Any chapter on health economics would be incomplete if it left the reader with the impression that policy decisions result directly from the calculations described above. The framework for the analysis of how policymakers use the information provided by health professionals or health economists is provided by M Goddard et al in their article on priority setting in health [34]. The world of healthcare delivery is not limited to clinicians and economists, other stakeholders such as politicians, bureaucrats, taxpayers, interest groups and the industry. Public and professional institutions seek to maximise their power and influence in the healthcare sector and policymakers seek to maximise their political support. Consumers (patients) are utility maximising and healthcare providers (in the private sector) are profit maximising. With this in mind, the processes of organisation and delivery of health services and technologies appear more complex than application of the results of economic evaluations would suggest.

Politicians select programmes that maximise votes or that minimise their personal or corporate risk of liability. They prioritise the implementation of technologies which benefit a large part of the population (or the population whose support is most important for politicians). Patient interest groups will support the technologies which benefit their members and increase their legitimacy as patients’ advocates. This latter point implies that interest groups will also seek to expand the use of technologies to the largest possible number of people rather than to a select group, often with the support of the industry which thus increases its market share. Interest groups will also make use of policymakers’ concerns for political support and render politically dangerous the denial of services. This is possible when the population concerned is very large, e.g., patients at risk from heart disease.

Conclusions

This chapter has attempted to present some highlights from the very rich economic literature pertaining to interventional cardiology. There remain more questions than answers. This is not surprising given the pace of technological change in interventional cardiology. For clinicians who work in a strictly regulated environment and have limited control over their use of medical technologies, this chapter will hopefully shed some light on the motives for policy decisions. For clinicians who might make decisions on the resources used to treat their patients, we hope to have provided the means of looking for evidence that will allow them to make informed decisions from both clinical and economic perspectives. One critical point to understand the results of economic models that compare medical treatments to interventions is the importance of the time horizon, ie over how long are the costs and benefits estimated. Because the cost of medications is recurrent over the patients’ lifetime, while an intervention and the implementation of a device are usually a one-off cost, the longer the time horizon, the more favourable the efficiency of the interventional procedure. This is different when interventional cardiology is compared to surgery because both require an initial costly intervention.

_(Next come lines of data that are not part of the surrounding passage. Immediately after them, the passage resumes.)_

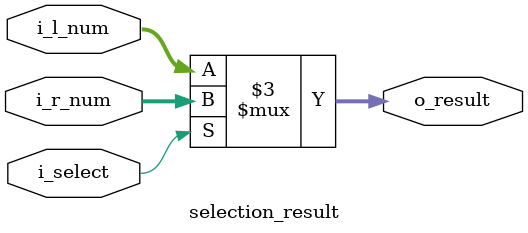
<source format=v>
`timescale 1ns / 1ps

module selection_result
    #(parameter N=8)
    (
        input wire [N-1:0] i_r_num, i_l_num,
        input wire i_select,
        output reg [N-1:0] o_result
    );

    always @* begin
        case(i_select)
            1'b1 : o_result = i_r_num;
            default: o_result = i_l_num;
        endcase
    end

endmodule

</source>
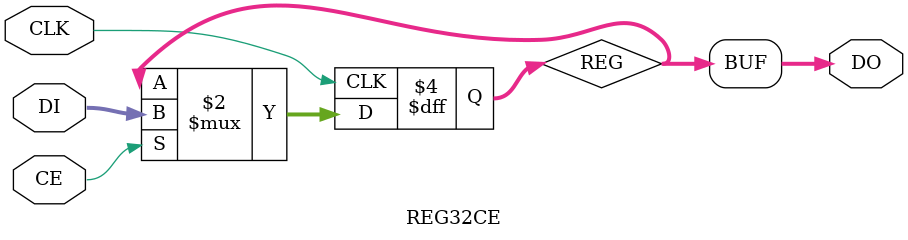
<source format=v>
`timescale 1ns / 1ps
module REG32CE(
    input CLK,
    input CE,
    input [31:0] DI,
    output [31:0] DO
    );

reg [31:0] REG;

always @ (posedge CLK)
    begin
        if(CE) REG <= DI;  // Save DI to REG
    end
	 
	 assign DO = REG; // Saved Data send to output 
	 
endmodule

</source>
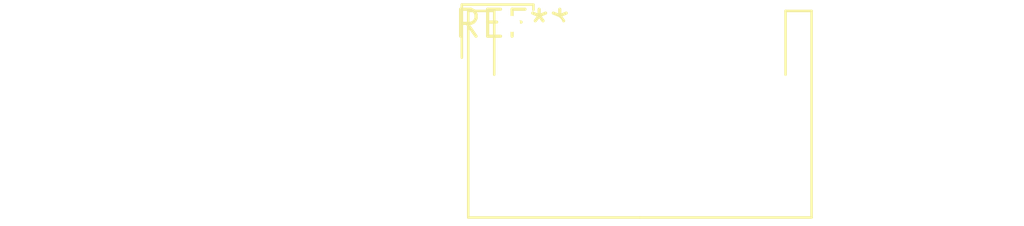
<source format=kicad_pcb>
(kicad_pcb (version 20240108) (generator pcbnew)

  (general
    (thickness 1.6)
  )

  (paper "A4")
  (layers
    (0 "F.Cu" signal)
    (31 "B.Cu" signal)
    (32 "B.Adhes" user "B.Adhesive")
    (33 "F.Adhes" user "F.Adhesive")
    (34 "B.Paste" user)
    (35 "F.Paste" user)
    (36 "B.SilkS" user "B.Silkscreen")
    (37 "F.SilkS" user "F.Silkscreen")
    (38 "B.Mask" user)
    (39 "F.Mask" user)
    (40 "Dwgs.User" user "User.Drawings")
    (41 "Cmts.User" user "User.Comments")
    (42 "Eco1.User" user "User.Eco1")
    (43 "Eco2.User" user "User.Eco2")
    (44 "Edge.Cuts" user)
    (45 "Margin" user)
    (46 "B.CrtYd" user "B.Courtyard")
    (47 "F.CrtYd" user "F.Courtyard")
    (48 "B.Fab" user)
    (49 "F.Fab" user)
    (50 "User.1" user)
    (51 "User.2" user)
    (52 "User.3" user)
    (53 "User.4" user)
    (54 "User.5" user)
    (55 "User.6" user)
    (56 "User.7" user)
    (57 "User.8" user)
    (58 "User.9" user)
  )

  (setup
    (pad_to_mask_clearance 0)
    (pcbplotparams
      (layerselection 0x00010fc_ffffffff)
      (plot_on_all_layers_selection 0x0000000_00000000)
      (disableapertmacros false)
      (usegerberextensions false)
      (usegerberattributes false)
      (usegerberadvancedattributes false)
      (creategerberjobfile false)
      (dashed_line_dash_ratio 12.000000)
      (dashed_line_gap_ratio 3.000000)
      (svgprecision 4)
      (plotframeref false)
      (viasonmask false)
      (mode 1)
      (useauxorigin false)
      (hpglpennumber 1)
      (hpglpenspeed 20)
      (hpglpendiameter 15.000000)
      (dxfpolygonmode false)
      (dxfimperialunits false)
      (dxfusepcbnewfont false)
      (psnegative false)
      (psa4output false)
      (plotreference false)
      (plotvalue false)
      (plotinvisibletext false)
      (sketchpadsonfab false)
      (subtractmaskfromsilk false)
      (outputformat 1)
      (mirror false)
      (drillshape 1)
      (scaleselection 1)
      (outputdirectory "")
    )
  )

  (net 0 "")

  (footprint "JST_PHD_S14B-PHDSS_2x07_P2.00mm_Horizontal" (layer "F.Cu") (at 0 0))

)

</source>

Personal perspective - Isabelle Durand-Zaleski

The economic literature in interventional cardiology is rich and getting richer as new procedures are being developed to replace either surgical or medical treatments. Most economic evaluations now use models to extrapolate the results of trials with relatively short follow up periods (1- years) over longer time periods, up to 10-20 years or lifetime. These extrapolations allow the authors to include recurrent events such as stroke or MI and their associated costs, and also to spread the initial cost of an expensive device such as TAVI. The models rely on assumptions about the selection of patients and the sustainability of health benefits which need to be carefully considered by clinicians who plan to develop a new technique.